Check each line of the records below for the word "leur" and copy those where it appears.

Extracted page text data
# # #

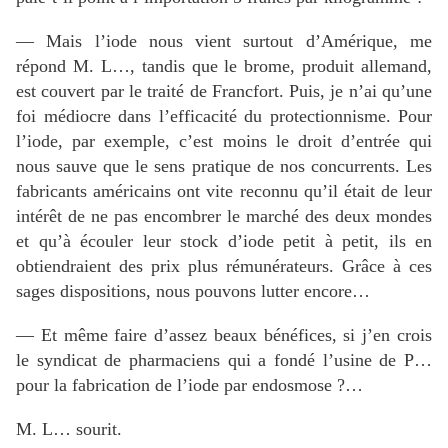
— Mais l’iode nous vient surtout d’Amérique, me
répond M. L…, tandis que le brome, produit allemand,
est couvert par le traité de Francfort. Puis, je n’ai qu’une
foi médiocre dans l’efficacité du protectionnisme. Pour
l’iode, par exemple, c’est moins le droit d’entrée qui
nous sauve que le sens pratique de nos concurrents. Les
fabricants américains ont vite reconnu qu’il était de leur
intérêt de ne pas encombrer le marché des deux mondes
et qu’à écouler leur stock d’iode petit à petit, ils en
obtiendraient des prix plus rémunérateurs. Grâce à ces
sages dispositions, nous pouvons lutter encore…
— Et même faire d’assez beaux bénéfices, si j’en crois
le syndicat de pharmaciens qui a fondé l’usine de P…
pour la fabrication de l’iode par endosmose ?…
M. L… sourit.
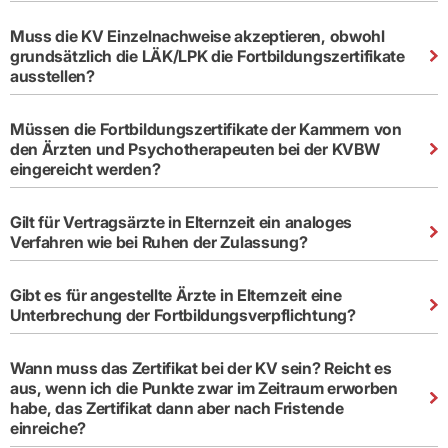
Praxen)
Verordnungsdaten
Ihrer
Muss die KV Einzelnachweise akzeptieren, obwohl
Praxis
grundsätzlich die LÄK/LPK die Fortbildungszertifikate
ausstellen?
Müssen die Fortbildungszertifikate der Kammern von
den Ärzten und Psychotherapeuten bei der KVBW
eingereicht werden?
Gilt für Vertragsärzte in Elternzeit ein analoges
Verfahren wie bei Ruhen der Zulassung?
Gibt es für angestellte Ärzte in Elternzeit eine
Unterbrechung der Fortbildungsverpflichtung?
Wann muss das Zertifikat bei der KV sein? Reicht es
aus, wenn ich die Punkte zwar im Zeitraum erworben
habe, das Zertifikat dann aber nach Fristende
einreiche?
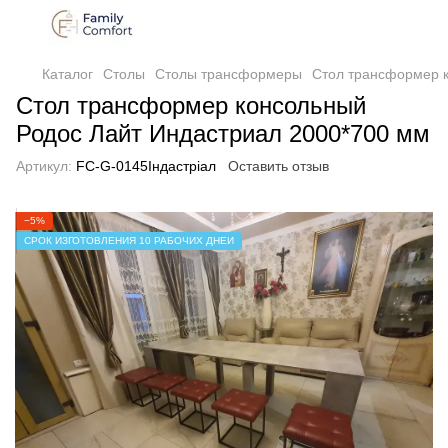
Каталог
Столы
Столы трансформеры
Стол трансформер к
Стол трансформер консольный
Родос Лайт Индастриал 2000*700 мм
Артикул:
FC-G-0145Індастріал
Оставить отзыв
−5%
СРОК ИЗГОТОВЛЕНИЯ 10 РАБОЧИХ ДНЕЙ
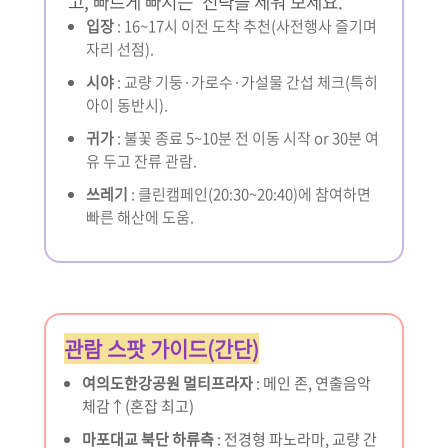
고, 빠르게 빠지는’ 전략을 세워 보세요.
입장
: 16~17시 이전 도착 추천(사전행사 즐기며
자리 선점).
시야
: 교량 기둥·가로수·가설물 간섭 체크(특히
아이 동반시).
귀가
: 불꽃 종료 5~10분 전 이동 시작 or 30분 여
유 두고 잔류 관람.
쓰레기
: 클린캠페인(20:30~20:40)에 참여하면
빠른 해산에 도움.
관람 스팟 가이드(간단)
여의도한강공원 멀티프라자
: 메인 존, 연출음악
체감↑(혼잡 최고)
마포대교 북단 하류측
: 전경형 파노라마, 교량 간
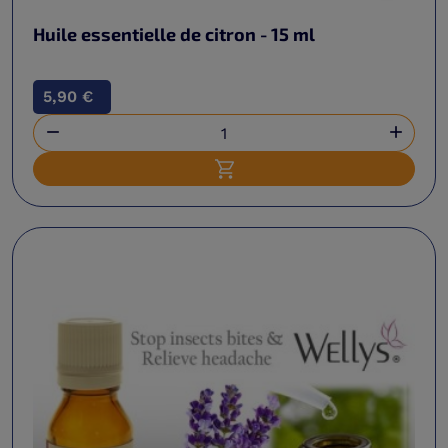
Huile essentielle de citron - 15 ml
5,90 €


Ajouter au panier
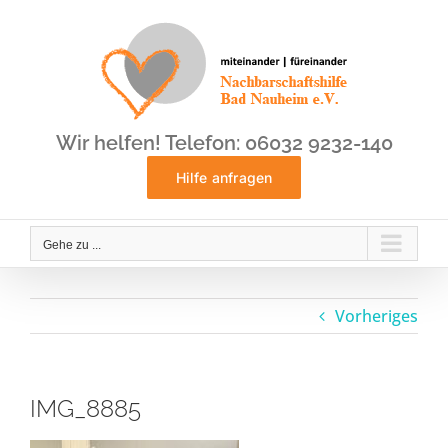
Zum
Inhalt
springen
Wir helfen! Telefon: 06032 9232-140
Hilfe anfragen
Gehe zu ...
Vorheriges
IMG_8885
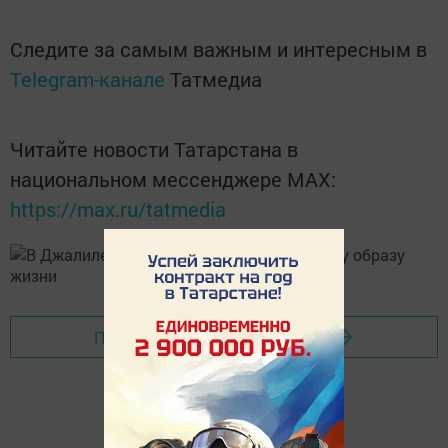
Следите за самым важным и интересным в
Telegram-канале
Татмедиа
Читайте новости Татарстана в
национальном мессенджере MАХ:
https://max.ru/tatmedia
Перейти на страницу новости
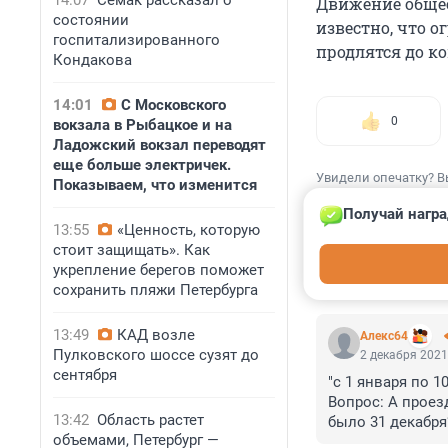
14:07
Семак рассказал о
Движение общес
состоянии
известно, что 
госпитализированного
продлятся до ко
Кондакова
14:01
С Московского
0
вокзала в Рыбацкое и на
Ладожский вокзал переводят
еще больше электричек.
Увидели опечатку? В
Показываем, что изменится
Получай награ
13:55
«Ценность, которую
стоит защищать». Как
укрепление берегов поможет
КОММЕНТАР
сохранить пляжи Петербурга
13:49
КАД возле
Алекс64
Пулковского шоссе сузят до
2 декабря 2021
сентября
"с 1 января по 1
Вопрос: А проез
13:42
Область растет
было 31 декабря?
объемами, Петербург —
Что то подсказы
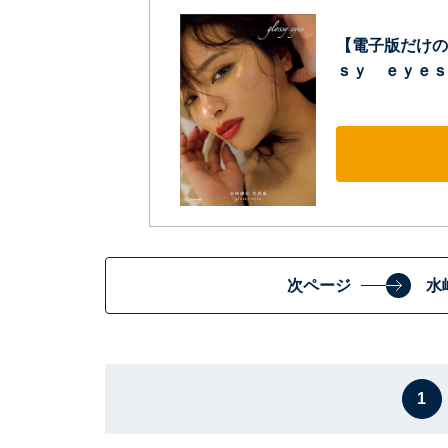
【電子版だけの
ｓｙ ｅｙｅｓ
次ページ
水
1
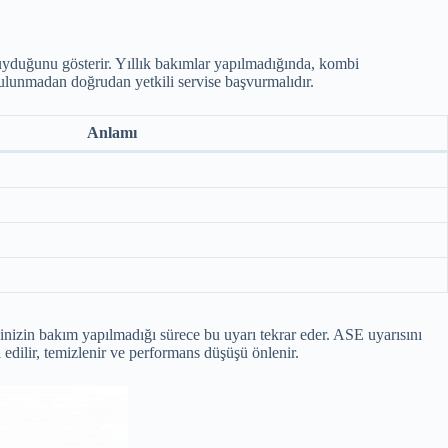
uyduğunu gösterir. Yıllık bakımlar yapılmadığında, kombi
bulunmadan doğrudan yetkili servise başvurmalıdır.
Anlamı
inizin bakım yapılmadığı sürece bu uyarı tekrar eder. ASE uyarısını
 edilir, temizlenir ve performans düşüşü önlenir.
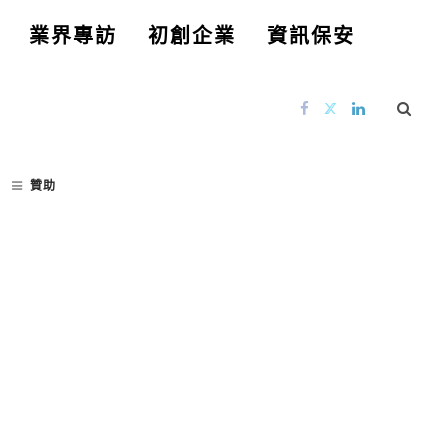
業界專訪
初創企業
資訊保安
贊助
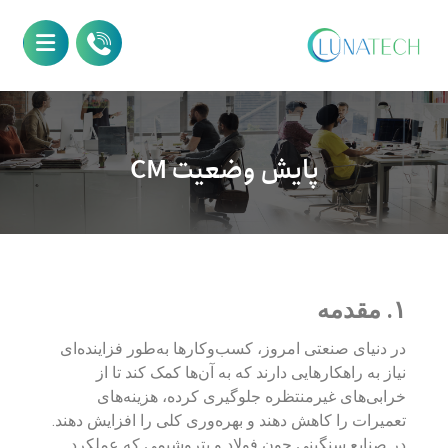
پایش وضعیت CM
۱. مقدمه
در دنیای صنعتی امروز، کسب‌وکارها به‌طور فزاینده‌ای
نیاز به راهکارهایی دارند که به آن‌ها کمک کند تا از
خرابی‌های غیرمنتظره جلوگیری کرده، هزینه‌های
تعمیرات را کاهش دهند و بهره‌وری کلی را افزایش دهند.
در صنایع سنگینی چون فولاد و پتروشیمی که عملکرد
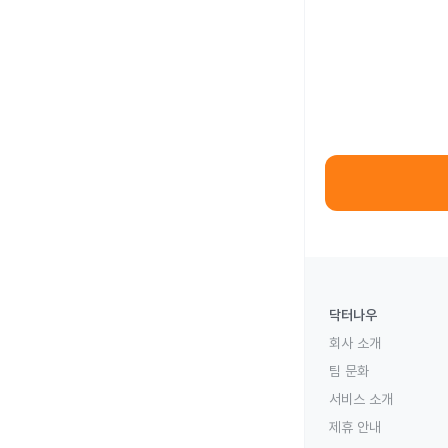
닥터나우
회사 소개
팀 문화
서비스 소개
제휴 안내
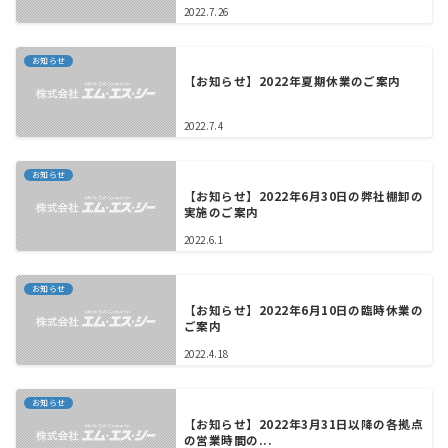
2022.7.26
お知らせ
【お知らせ】2022年夏期休業のご案内
2022.7.4
お知らせ
【お知らせ】2022年6月30日の弊社棚卸の
実施のご案内
2022.6.1
お知らせ
【お知らせ】2022年6月10日の臨時休業の
ご案内
2022.4.18
お知らせ
【お知らせ】2022年3月31日以降の各拠点
の営業時間の...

# # #

TASK ANSWER:
fabricants américains ont vite reconnu qu’il était de leur
et qu’à écouler leur stock d’iode petit à petit, ils en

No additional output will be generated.